Classical Visual SLAM in One Page

Reprojection Is All You Need
PnP, Camera Calibration, BA는 같은 residual family다

Visual SLAM, Perspective-n-Point (PnP), camera calibration, bundle adjustment는 모두 같은 기하학적 일관성 조건을 사용한다. 3D point를 camera frame으로 변환한 뒤 camera model로 image plane에 투영했을 때, 그 위치가 실제로 검출된 image feature 위치와 일치해야 한다. 이 차이를 reprojection residual이라고 부른다. 이 residual은 image observation, camera intrinsic, lens distortion, camera pose, 3D map point를 하나의 유니버설한 nonlinear least-squares 문제로 연결한다 (ps. 최적화 과정은 좋은 초기값 주변에서 residual을 linearize하고 Gauss-Newton이나 LM으로 반복 갱신하는 방식으로 이루어진다). 그래서 visual SLAM의 핵심 measurement model이다. 문제들 사이의 차이는 residual 자체가 아니라 어떤 parameter block을 고정하고 어떤 parameter block을 최적화 변수로 두는가에 있다.

Note: Direct methods replace or complement feature reprojection residuals with photometric residuals, but the same optimization viewpoint remains.

Reprojection residual

\[ e_{ij} = u_{ij} - \pi(K, d, R_i, t_i, X_j) \] \[ \min \sum_{i,j} \| e_{ij} \|^2 \]

\(u_{ij}\): observed image point, \(X_j\): 3D object/map point, \(K\): intrinsic, \(d\): distortion, \(R_i,t_i\): camera or board pose.

왜 reprojection residual이 visual SLAM의 핵심인가?

Visual SLAM에서 센서가 직접 제공하는 측정값은 image plane 위의 feature 좌표이고, 추정해야 하는 상태는 camera pose와 3D map structure다. 따라서 reprojection residual은 image-based geometry에서 가장 자연스러운 likelihood term이다. 현재 추정된 \(K,d,R_i,t_i,X_j\)가 관측된 pixel 좌표 \(u_{ij}\)를 얼마나 잘 설명하는지를 직접 평가하기 때문이다. Tracking, local bundle adjustment, global bundle adjustment, relocalization, calibration은 결국 이 변수들 중 무엇을 고정하고 무엇을 최적화할지 바꾸는 방식으로 표현할 수 있다.

Index notation / 인덱스 표기

기호	의미	예시
\(i\)	image / view / frame index	3번째 calibration image, 현재 SLAM frame, view \(i\)
\(j\)	하나의 view 안에 있는 point / corner / landmark index	12번째 chessboard corner, map landmark \(j\)
\(u_{ij}\)	image \(i\)에서 point \(j\)가 관측된 2D 좌표	image \(i\)에서 검출된 pixel coordinate \((u,v)\)
\(X_j\)	point \(j\)의 3D 좌표	board frame의 corner 위치 또는 map frame의 landmark 위치
\(\{R_i,t_i\}, \{X_j\}\)	여러 pose 전체, 여러 3D point 전체를 뜻하는 set 표기	BA에서 모든 camera pose와 모든 map point를 함께 최적화

Single-view PnP에서는 이미지가 하나뿐이라 view index \(i\)를 보통 생략한다: \(u_j \leftrightarrow X_j\).

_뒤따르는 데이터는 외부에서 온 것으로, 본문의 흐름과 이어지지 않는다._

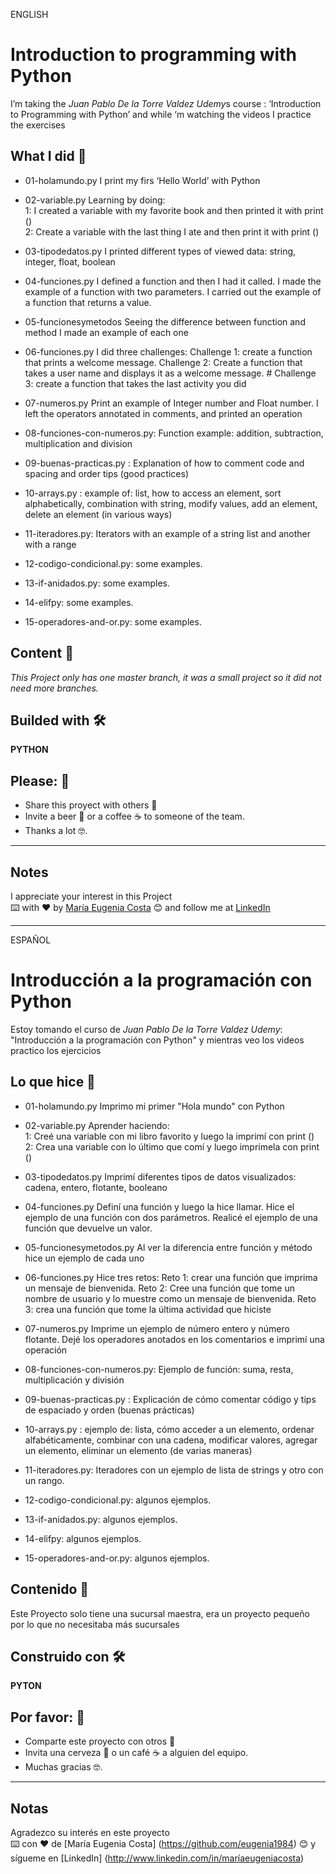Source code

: ENGLISH

# Introduction to programming with Python

I’m taking the *Juan Pablo De la Torre Valdez*   *Udemy*s  course : ‘Introduction to Programming with Python’ and while ‘m watching the videos I practice the exercises <br>

## What I did 🚀

* 01-holamundo.py     I print my firs ‘Hello World’ with Python <br>

* 02-variable.py    Learning by doing:  <br>
1: I created a variable with my favorite book and then printed it with print ()  <br>
2: Create a variable with the last thing I ate and then print it with print ()  <br>

* 03-tipodedatos.py   I printed different types of viewed data: string, integer, float, boolean <br>

* 04-funciones.py  I defined a function and then I had it called. I made the example of a function with two parameters. I carried out the example of a function that returns a value.  <br>

* 05-funcionesymetodos  Seeing the difference between function and method I made an example of each one    <br>

* 06-funciones.py   I did three challenges: Challenge 1: create a function that prints a welcome message. Challenge 2: Create a function that takes a user name and displays it as a welcome message. # Challenge 3: create a function that takes the last activity you did <br>

* 07-numeros.py  Print an example of Integer number and Float number. I left the operators annotated in comments, and printed an operation <br>

* 08-funciones-con-numeros.py: Function example: addition, subtraction, multiplication and division

* 09-buenas-practicas.py : Explanation of how to comment code and spacing and order tips (good practices)

* 10-arrays.py : example of: list, how to access an element, sort alphabetically, combination with string, modify values, add an element, delete an element (in various ways)

* 11-iteradores.py: Iterators with an example of a string list and another with a range

* 12-codigo-condicional.py: some examples.

* 13-if-anidados.py: some examples.

* 14-elifpy: some examples.

* 15-operadores-and-or.py: some examples.

## Content 🚀
_This Project only has one master branch, it was a small project so it did not need more branches._

## Builded with 🛠️

**PYTHON**

## Please: 🎁

* Share this proyect with others 📢
* Invite a beer 🍺 or a coffee ☕  to someone of the team. 
* Thanks a lot 🤓.

---
## Notes
I appreciate your interest in this Project <br/>
⌨️ with ❤️ by [María Eugenia Costa](https://github.com/eugenia1984) 😊 and follow me at [LinkedIn]( http://www.linkedin.com/in/maríaeugeniacosta) 

---

ESPAÑOL

# Introducción a la programación con Python

Estoy tomando el curso de *Juan Pablo De la Torre Valdez* *Udemy*: "Introducción a la programación con Python" y mientras veo los videos practico los ejercicios <br>

## Lo que hice 🚀

* 01-holamundo.py     Imprimo mi primer "Hola mundo" con Python <br>

* 02-variable.py      Aprender haciendo: <br>
1: Creé una variable con mi libro favorito y luego la imprimí con print () <br>
2: Crea una variable con lo último que comí y luego imprímela con print () <br>

* 03-tipodedatos.py      Imprimí diferentes tipos de datos visualizados: cadena, entero, flotante, booleano <br>

* 04-funciones.py      Definí una función y luego la hice llamar. Hice el ejemplo de una función con dos parámetros. Realicé el ejemplo de una función que devuelve un valor. <br>

* 05-funcionesymetodos.py     Al ver la diferencia entre función y método hice un ejemplo de cada uno <br>

* 06-funciones.py       Hice tres retos: Reto 1: crear una función que imprima un mensaje de bienvenida. Reto 2: Cree una función que tome un nombre de usuario y lo muestre como un mensaje de bienvenida. Reto 3: crea una función que tome la última actividad que hiciste <br>

* 07-numeros.py         Imprime un ejemplo de número entero y número flotante. Dejé los operadores anotados en los comentarios e imprimí una operación <br>

* 08-funciones-con-numeros.py: Ejemplo de función: suma, resta, multiplicación y división

* 09-buenas-practicas.py : Explicación de cómo comentar código y tips de espaciado y orden (buenas prácticas)

* 10-arrays.py :  ejemplo de: lista, cómo acceder a un elemento, ordenar alfabéticamente, combinar con una cadena, modificar valores, agregar un elemento, eliminar un elemento (de varias maneras)

* 11-iteradores.py: Iteradores con un ejemplo de lista de strings y otro con un rango.

* 12-codigo-condicional.py: algunos ejemplos.

* 13-if-anidados.py: algunos ejemplos.

* 14-elifpy: algunos ejemplos.

* 15-operadores-and-or.py: algunos ejemplos.

## Contenido 🚀
Este Proyecto solo tiene una sucursal maestra, era un proyecto pequeño por lo que no necesitaba más sucursales

## Construido con 🛠️
**PYTON**

## Por favor: 🎁
* Comparte este proyecto con otros 📢
* Invita una cerveza 🍺 o un café ☕ a alguien del equipo.
* Muchas gracias 🤓.

---
## Notas
Agradezco su interés en este proyecto <br/>
⌨️ con ❤️ de [María Eugenia Costa] (https://github.com/eugenia1984) 😊 y sígueme en [LinkedIn] (http://www.linkedin.com/in/maríaeugeniacosta)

Calibration과 multi-view BA에서는 여러 이미지를 쓰기 때문에 \(i\)와 \(j\)가 함께 등장한다.

Pose-only

PnP

\(K,d,X_j\)를 알고 있다고 두고, 한 이미지에서의 pose \(R,t\)만 찾는다. 3D point가 meter 단위면 결과 pose도 metric이다.

Camera model + poses

Camera Calibration

\(X_j\)는 calibration board 좌표로 알고 있고, \(K,d\)와 각 image의 \(R_i,t_i\)를 동시에 찾는다.

Map + poses

Bundle Adjustment (SfM)

pose뿐 아니라 3D map point \(X_j\)까지 같이 조정할 수 있다. monocular이면 전체 scale은 metric anchor 없이는 arbitrary하다.

수식으로 보는 차이

중괄호 \(\{\cdot\}\)는 하나의 값이 아니라 index가 붙은 변수 전체 묶음을 뜻한다. 예를 들어 \(\{R_i,t_i\}\)는 모든 camera pose, \(\{X_j\}\)는 모든 3D map point를 의미한다.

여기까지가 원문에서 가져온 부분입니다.